(Reuters) - Australia’s Oranje obsession came to the fore once again on Thursday when Bert van Marwijk was unveiled as the man to lead the Socceroos at the World Cup finals in Russia later this year.
For the third time in four tournaments, a Dutchman will guide the country’s national team as van Marwijk follows in the footsteps of Guus Hiddink and Pim Verbeek, and the 65-year-old will be expected to match the achievements of his compatriots.
Van Marwijk brings a robust resume to the role, having most famously led his homeland to the final of the 2010 tournament, when an uncompromising side led by a forceful Mark van Bommel was eventually defeated by Spain in extra-time.
A midfielder during his playing days with Go Ahead Eagles and AZ Alkmaar, who earned a solitary cap for the Netherlands, van Marwijk’s coaching career began in 1998 at Fortuna Sittard, another of his former clubs.
From there he enjoyed a pair of stints with Feyenoord, winning the UEFA Cup in 2002 in his first spell with the club, either side of a period at Borussia Dortmund in Germany.
He was appointed head coach of the Dutch national team after the country’s quarter-final exit at Euro 2008 under Marco van Basten and two years later, led the Netherlands to their first appearance in a World Cup final since 1978.
The team’s fortunes, however, suffered a nosedive when three defeats in a row in the group phase of Euro 2012 — against Portugal, Germany and Denmark — saw van Marwijk stand down.
A disappointing spell with Hamburg further hurt his reputation and it was to Saudi Arabia that he turned to rehabilitate his standing.
His pragmatic approach added much-needed discipline to the Saudis and, during a two-year stint, van Marwijk qualified the country for their first World Cup since 2006, seeing off Australia in the process.
An inability to agree terms on a new contract once qualifying was completed, due in part to the Dutchman’s refusal to spend more time in Saudi Arabia, led to a split but he remains highly regarded in the desert kingdom.

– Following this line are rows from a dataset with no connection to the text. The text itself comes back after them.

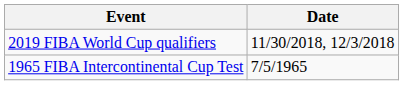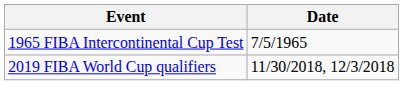rows swapped: 1965 FIBA Intercontinental Cup Test <-> 2019 FIBA World Cup qualifiers
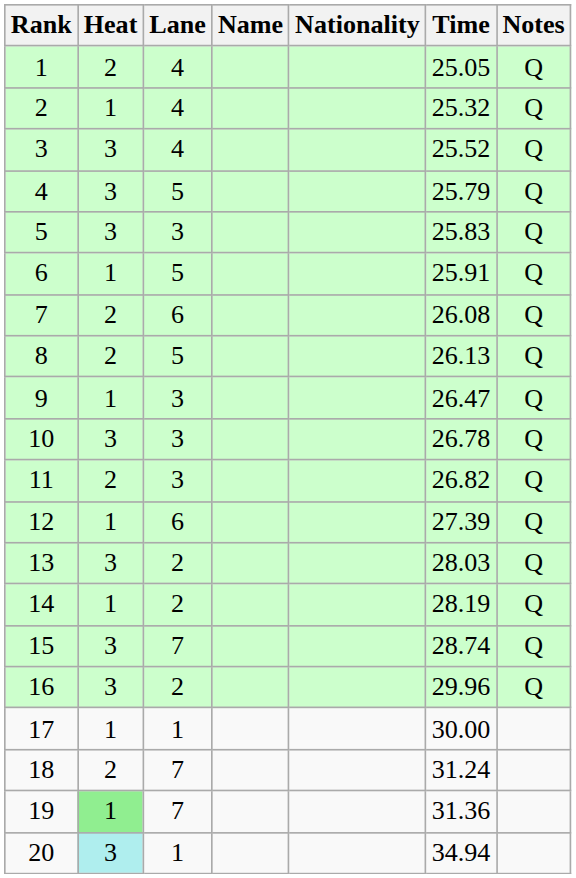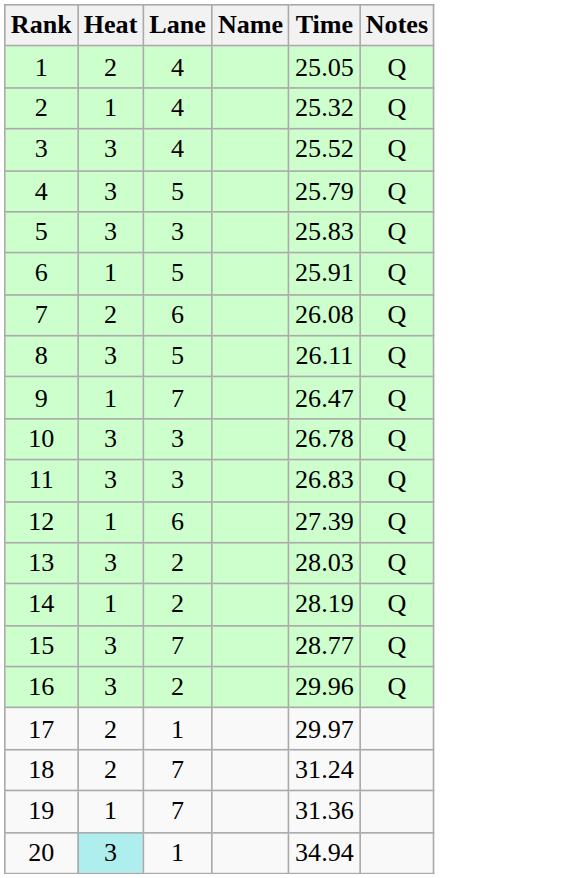- column: Nationality
8 | Heat: 2 -> 3
8 | Time: 26.13 -> 26.11
9 | Lane: 3 -> 7
11 | Heat: 2 -> 3
11 | Time: 26.82 -> 26.83
15 | Time: 28.74 -> 28.77
17 | Heat: 1 -> 2
17 | Time: 30.00 -> 29.97
19 | Heat: lightgreen background -> no background
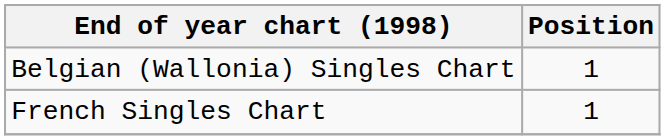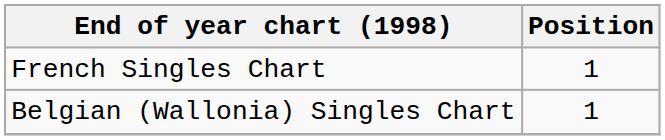rows swapped: Belgian (Wallonia) Singles Chart <-> French Singles Chart
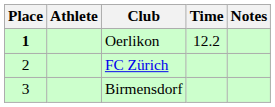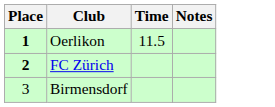- column: Athlete
Oerlikon | Time: 12.2 -> 11.5
FC Zürich | Place: normal -> bold
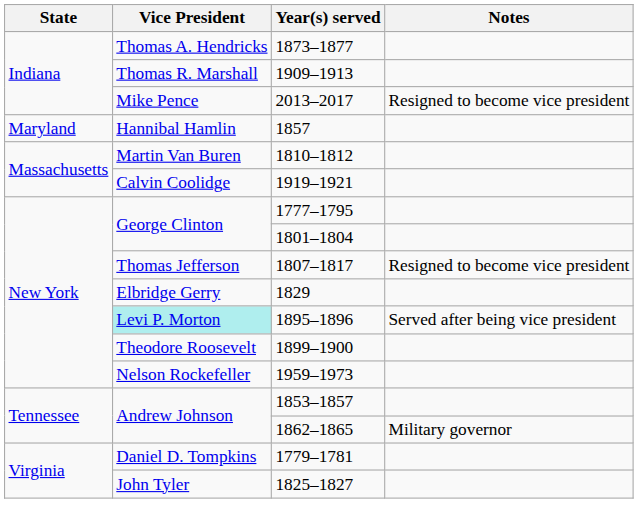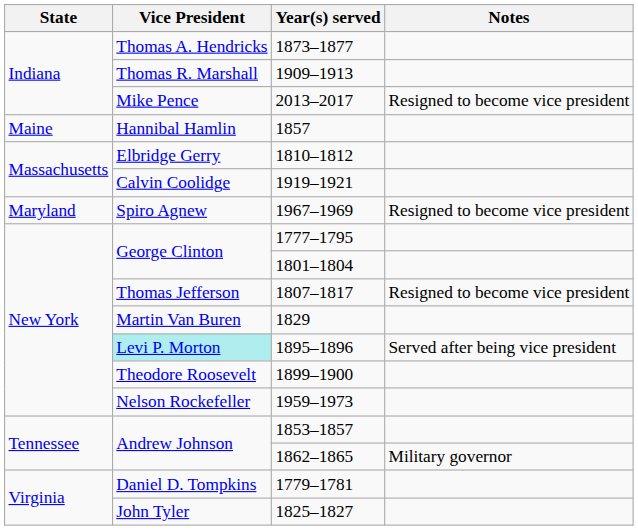1857 | State: Maryland -> Maine
1810–1812 | Vice President: Martin Van Buren -> Elbridge Gerry
+ row: Maryland | Spiro Agnew | 1967–1969 | Resigned to become vice president
1829 | Vice President: Elbridge Gerry -> Martin Van Buren
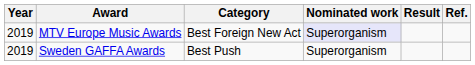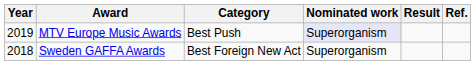MTV Europe Music Awards | Category: Best Foreign New Act -> Best Push
Sweden GAFFA Awards | Year: 2019 -> 2018
Sweden GAFFA Awards | Category: Best Push -> Best Foreign New Act
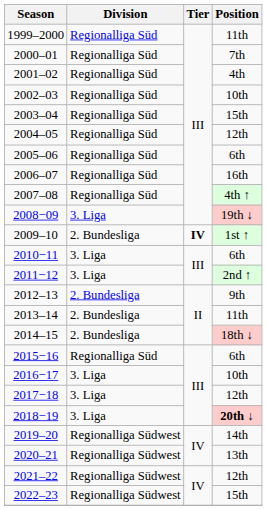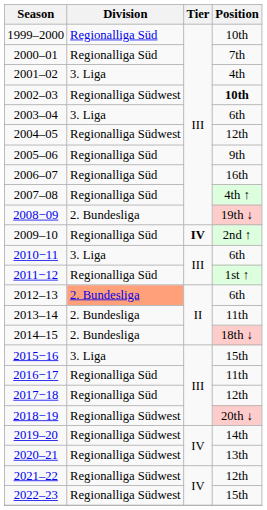1999–2000 | Position: 11th -> 10th
2001–02 | Division: Regionalliga Süd -> 3. Liga
2002–03 | Division: Regionalliga Süd -> Regionalliga Südwest
2002–03 | Position: normal -> bold
2003–04 | Division: Regionalliga Süd -> 3. Liga
2003–04 | Position: 15th -> 6th
2004–05 | Division: Regionalliga Süd -> Regionalliga Südwest
2005–06 | Position: 6th -> 9th
2008−09 | Division: 3. Liga -> 2. Bundesliga
2009–10 | Division: 2. Bundesliga -> Regionalliga Süd
2009–10 | Position: 1st ↑ -> 2nd ↑
2011−12 | Division: 3. Liga -> Regionalliga Süd
2011−12 | Position: 2nd ↑ -> 1st ↑
2012–13 | Division: no background -> lightsalmon background
2012–13 | Position: 9th -> 6th
2015−16 | Division: Regionalliga Süd -> 3. Liga
2015−16 | Position: 6th -> 15th
2016−17 | Division: 3. Liga -> Regionalliga Süd
2016−17 | Position: 10th -> 11th
2017−18 | Division: 3. Liga -> Regionalliga Süd
2018−19 | Division: 3. Liga -> Regionalliga Südwest
2018−19 | Position: bold -> normal
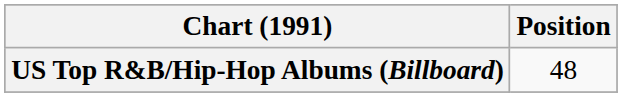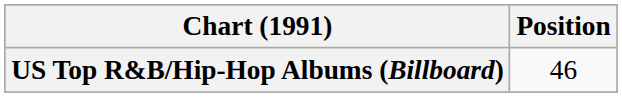US Top R&B/Hip-Hop Albums (Billboard) | Position: 48 -> 46
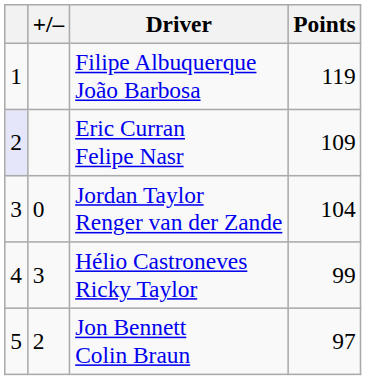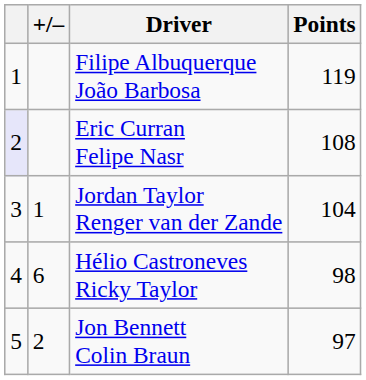Eric Curran Felipe Nasr | Points: 109 -> 108
Jordan Taylor Renger van der Zande | +/–: 0 -> 1
Hélio Castroneves Ricky Taylor | +/–: 3 -> 6
Hélio Castroneves Ricky Taylor | Points: 99 -> 98
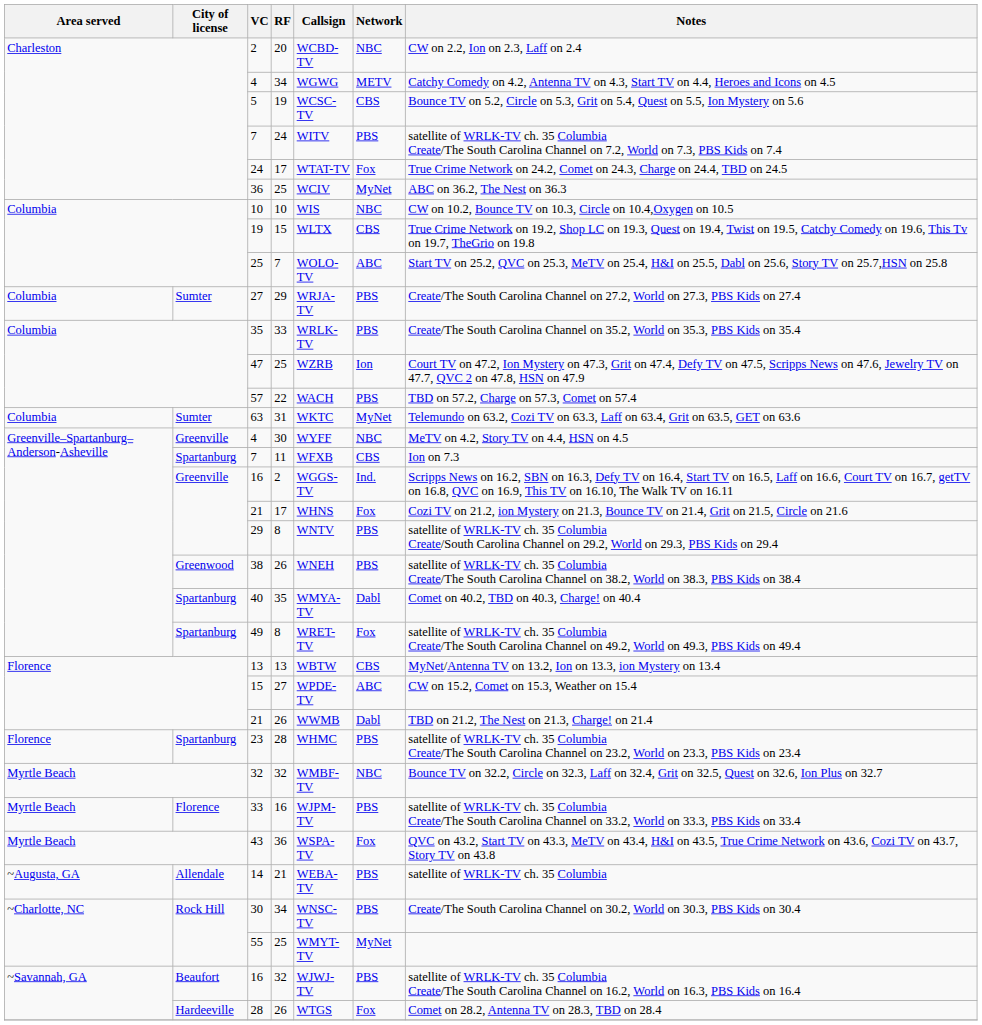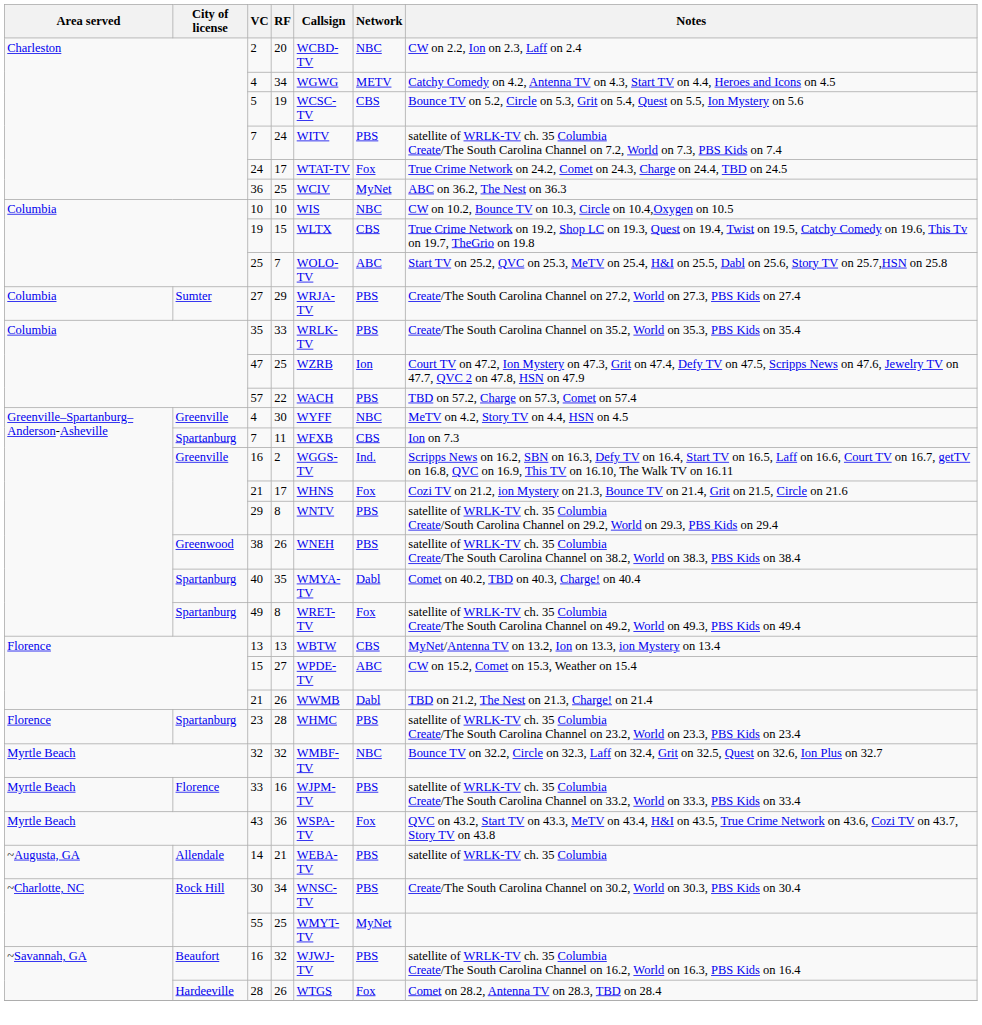- row: Columbia | Sumter | 63 | 31 | WKTC | MyNet | Telemundo on 63.2, Cozi TV on 63.3, Laff on 63.4, Grit on 63.5, GET on 63.6
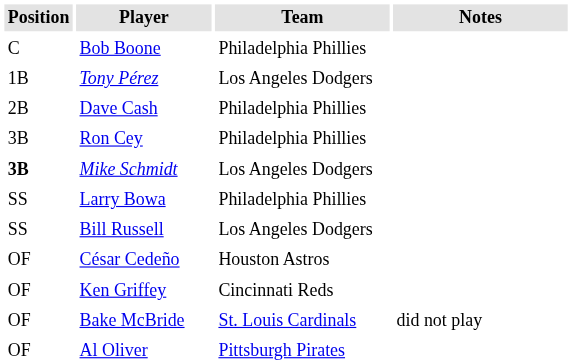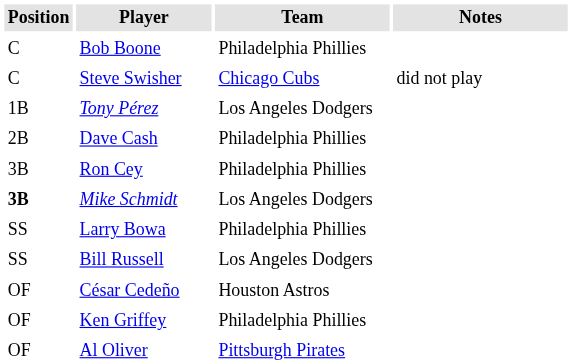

That had left van Marwijk a free agent since mid-September and he was linked with a number of vacancies before being handed the Australia job following Ange Postecoglou’s resignation in November.
Postecoglou, who booked Australia’s ticket for Russia via the playoffs, sought to introduce a more possession-based style of play on his team but van Marwijk is unlikely to continue that approach.
With four-and-a-half months to prepare for group matches against France, Denmark and Peru, van Marwijk will need to be at his pragmatic best to make the most of a challenging situation.